Sunday, August 31, 2008
Yesterday morning, while at the Union Square Greenmarket (aka farmer's market) in NYC, I picked up an artichoke flower for my wife. During my walk through the market to the subway entrance, and my subsequent subway ride back to Brooklyn, no fewer than two dozen people stopped me to ask what I was carrying.
By the time I returned home, I became convinced of this fact - an artichoke flower may perhaps be the cheapest and quickest way to meet someone in the city. Men and women of all ages stopped me to inquire about my purchase, which cost all of $5. In NYC, this attention is typically doled out upon only one other object - puppies, the cutest of which can cost upwards of $5,000. So, for 1/10 of 1% of the cost of a canine, I received the same amount of attention as the bearer of a cockapoo or puggle.

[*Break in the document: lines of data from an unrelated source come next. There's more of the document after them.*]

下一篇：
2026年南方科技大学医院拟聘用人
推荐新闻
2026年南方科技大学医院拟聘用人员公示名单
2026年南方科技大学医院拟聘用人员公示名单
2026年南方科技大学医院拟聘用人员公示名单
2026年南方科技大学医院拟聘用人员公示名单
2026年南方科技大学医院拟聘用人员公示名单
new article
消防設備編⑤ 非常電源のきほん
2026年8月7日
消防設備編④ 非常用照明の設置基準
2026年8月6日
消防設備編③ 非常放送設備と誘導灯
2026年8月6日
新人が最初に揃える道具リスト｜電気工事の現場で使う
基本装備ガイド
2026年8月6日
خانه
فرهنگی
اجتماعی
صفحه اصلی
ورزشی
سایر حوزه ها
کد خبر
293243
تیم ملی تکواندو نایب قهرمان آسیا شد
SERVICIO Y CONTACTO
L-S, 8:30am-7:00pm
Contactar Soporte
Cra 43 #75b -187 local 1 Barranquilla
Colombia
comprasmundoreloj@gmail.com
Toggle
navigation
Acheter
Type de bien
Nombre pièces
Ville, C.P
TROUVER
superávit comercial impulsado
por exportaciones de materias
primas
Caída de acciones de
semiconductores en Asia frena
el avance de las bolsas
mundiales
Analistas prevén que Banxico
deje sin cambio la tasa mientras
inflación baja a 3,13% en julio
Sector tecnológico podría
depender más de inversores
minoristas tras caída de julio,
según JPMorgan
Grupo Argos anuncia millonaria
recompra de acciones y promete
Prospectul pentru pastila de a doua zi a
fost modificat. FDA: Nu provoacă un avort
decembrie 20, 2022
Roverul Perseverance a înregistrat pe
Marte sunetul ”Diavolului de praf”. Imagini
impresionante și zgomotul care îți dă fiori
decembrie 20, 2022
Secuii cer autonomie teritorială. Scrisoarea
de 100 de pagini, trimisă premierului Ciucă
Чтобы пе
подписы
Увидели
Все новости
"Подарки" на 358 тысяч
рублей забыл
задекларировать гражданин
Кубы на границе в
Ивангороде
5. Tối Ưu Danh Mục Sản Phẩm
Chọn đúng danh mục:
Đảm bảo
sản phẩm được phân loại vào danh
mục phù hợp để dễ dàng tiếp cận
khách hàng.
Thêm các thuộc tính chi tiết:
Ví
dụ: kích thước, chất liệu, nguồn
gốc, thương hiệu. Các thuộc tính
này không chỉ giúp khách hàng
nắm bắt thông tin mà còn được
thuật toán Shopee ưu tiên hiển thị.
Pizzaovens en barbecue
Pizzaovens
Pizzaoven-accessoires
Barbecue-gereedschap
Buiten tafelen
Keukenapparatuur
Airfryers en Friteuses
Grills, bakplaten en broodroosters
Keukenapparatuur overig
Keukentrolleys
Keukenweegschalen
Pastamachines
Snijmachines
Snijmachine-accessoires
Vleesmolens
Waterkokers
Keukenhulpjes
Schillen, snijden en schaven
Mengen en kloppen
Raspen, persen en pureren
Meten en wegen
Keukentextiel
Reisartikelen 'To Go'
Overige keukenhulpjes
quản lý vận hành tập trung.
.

So, to all those people looking to meet other people, I suggest skipping the walking, the plastic bags, and the shredded shoes, and just pick up an artichoke flower. Hermits, shut-ins, and other socially-averse types, on the other hand, might want to steer clear.
Saturday, August 16, 2008
I may not be "the music guy" in the dealnews offices, but it's probably safe to say that I have one of the most eclectic collections of the lot. One of the more peculiar styles that I happen to fancy is French hip-hop. I don't know why I like it as much as I do - I do have francophone-leaning tendencies (I support the French national team in international soccer over the US team), and I guess my last name could be construed as French (many people try to French it up as "kahn-TRAY" - it's "hacked" Lithuanian, people!) - but I just really dig it.
Back in the 90s I started listening to MC Solaar, but that was pretty much it until a trip to Montréal back in 2000 introduced me to the poppy, tacky, and wonderful stylings of Yannick. (And apparently it wasn't just me, some productions of Jersey Boys start with an even tackier rendition of Yannick's "C'est Soirées-Là", which samples heavily from The Four Seasons' "Oh, What A Night".) This track was the catalyst that sent me deeper into French hip-hop, where I discovered deepr, more interesting artists like Oxmo Puccino, Kool Shen, and 113.
While it was relatively easy to find new artists by using the French iTunes store's singles chart for rap and R&B, I pretty much knew that I was only getting access to the most popular - and not necessarily the best - artists.
So, while futzing around this weekend, I happened upon an excellent podcast called Yo La La! While the commentary is heavily accented, it's in English and well produced. The host curates each show into different topics (religion in hip hop, women in rap, Swiss artists, etc.) and spins more underground artists - 90% of who I've never even heard of. It's "monthly", but there's only been three editions this year. However, there are 36 podcasts available dating back to 2005, and if you're not familiar with the style, then most of these tracks will be new to you. For a starter, I'd check out podcast #32, which focuses on Franco-American collaborations and features tracks from IAM, Suprême NTM, and Guru. Don't worry if you don't understand French - the beats and the flow are still catchy no matter what language you speak. Profitez-en!